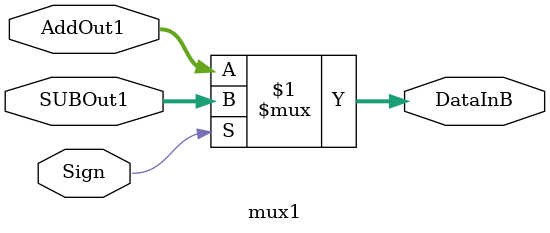
<source format=v>
module mux1(input  [7:0]  AddOut1,
	    input  [7:0]  SUBOut1,
	    input  Sign,
	    output [7:0] DataInB);

assign DataInB= Sign ? SUBOut1 : AddOut1;

endmodule

</source>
_ _ _ _ _ _ _
■ What is expected ■
Copy every line that contains "Sign" from the listing above.

■ Exercise solution ■
	    input  Sign,
assign DataInB= Sign ? SUBOut1 : AddOut1;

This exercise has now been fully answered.